> _Assignment_
From the listing below, reproduce exactly the lines starting with the one with "Structures marked on" and going on through the one with "- enhancing-tissue mask", both ends kept. No picture is copied.

> _Dataset records_
****************************************

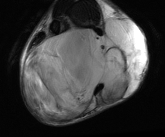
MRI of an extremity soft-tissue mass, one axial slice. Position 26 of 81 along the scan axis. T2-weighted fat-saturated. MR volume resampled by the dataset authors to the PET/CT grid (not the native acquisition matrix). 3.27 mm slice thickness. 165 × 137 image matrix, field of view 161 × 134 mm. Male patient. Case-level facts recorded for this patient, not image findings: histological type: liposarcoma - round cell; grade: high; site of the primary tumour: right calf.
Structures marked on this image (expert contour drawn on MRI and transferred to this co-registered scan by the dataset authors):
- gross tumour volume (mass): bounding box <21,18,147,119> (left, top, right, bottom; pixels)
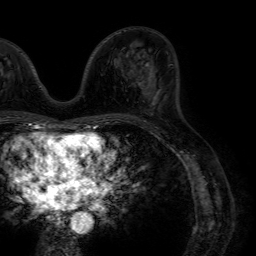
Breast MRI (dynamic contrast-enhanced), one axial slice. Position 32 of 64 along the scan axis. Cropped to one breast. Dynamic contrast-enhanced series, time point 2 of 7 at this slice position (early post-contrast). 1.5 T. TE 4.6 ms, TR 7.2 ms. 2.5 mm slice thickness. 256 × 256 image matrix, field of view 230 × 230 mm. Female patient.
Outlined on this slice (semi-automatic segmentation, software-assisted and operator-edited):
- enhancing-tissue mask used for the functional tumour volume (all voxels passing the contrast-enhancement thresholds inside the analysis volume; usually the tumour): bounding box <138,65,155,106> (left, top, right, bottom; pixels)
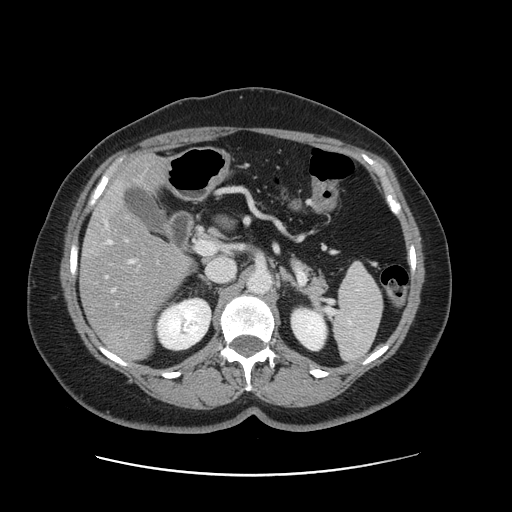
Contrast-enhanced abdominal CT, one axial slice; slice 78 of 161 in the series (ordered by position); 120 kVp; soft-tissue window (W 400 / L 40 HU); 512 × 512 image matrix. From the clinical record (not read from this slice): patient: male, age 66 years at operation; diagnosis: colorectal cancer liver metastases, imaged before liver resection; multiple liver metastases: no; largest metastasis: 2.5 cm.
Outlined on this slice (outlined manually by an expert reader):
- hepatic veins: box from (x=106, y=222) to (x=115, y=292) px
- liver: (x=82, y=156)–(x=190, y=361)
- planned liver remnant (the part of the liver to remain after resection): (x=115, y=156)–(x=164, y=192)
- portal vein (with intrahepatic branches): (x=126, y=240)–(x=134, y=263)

****************************************

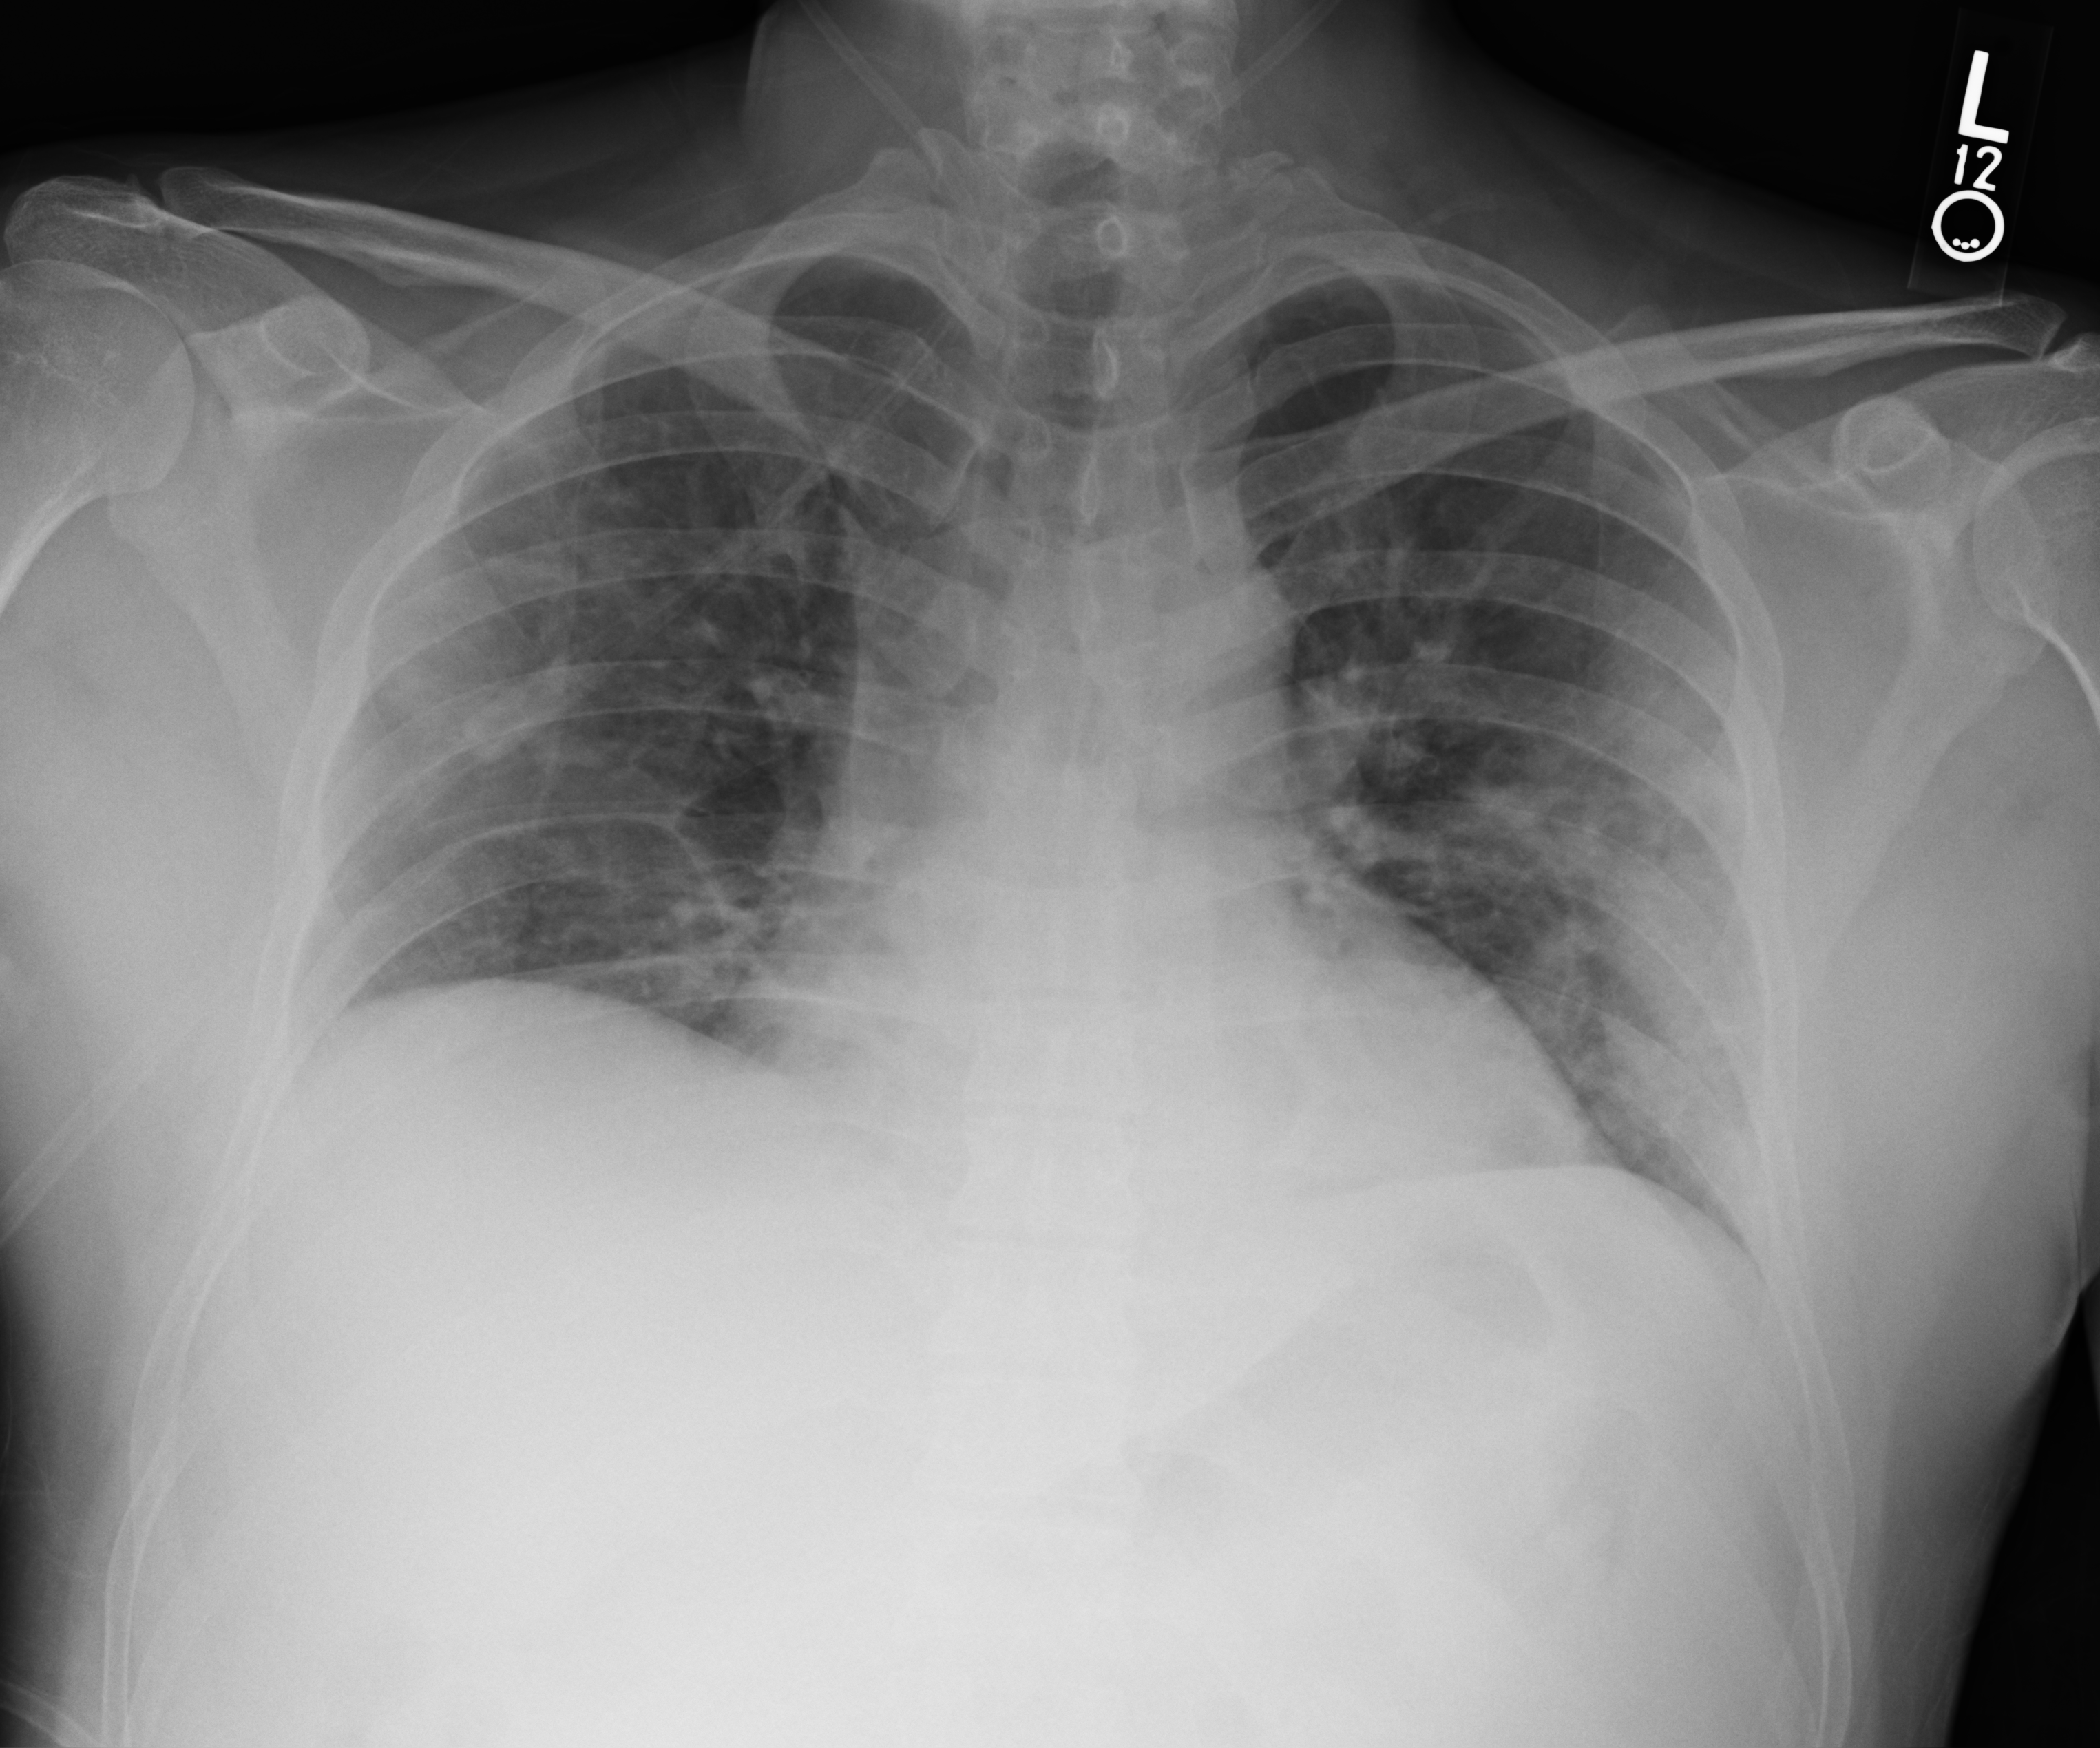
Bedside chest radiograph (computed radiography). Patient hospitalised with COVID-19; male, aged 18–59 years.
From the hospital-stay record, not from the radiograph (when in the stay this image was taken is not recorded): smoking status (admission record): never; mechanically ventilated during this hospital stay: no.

****************************************

> _Result below_
Structures marked on this image (expert contour drawn on MRI and transferred to this co-registered scan by the dataset authors):
- gross tumour volume (mass): bounding box <21,18,147,119> (left, top, right, bottom; pixels)
Breast MRI (dynamic contrast-enhanced), one axial slice. Position 32 of 64 along the scan axis. Cropped to one breast. Dynamic contrast-enhanced series, time point 2 of 7 at this slice position (early post-contrast). 1.5 T. TE 4.6 ms, TR 7.2 ms. 2.5 mm slice thickness. 256 × 256 image matrix, field of view 230 × 230 mm. Female patient.
Outlined on this slice (semi-automatic segmentation, software-assisted and operator-edited):
- enhancing-tissue mask used for the functional tumour volume (all voxels passing the contrast-enhancement thresholds inside the analysis volume; usually the tumour): bounding box <138,65,155,106> (left, top, right, bottom; pixels)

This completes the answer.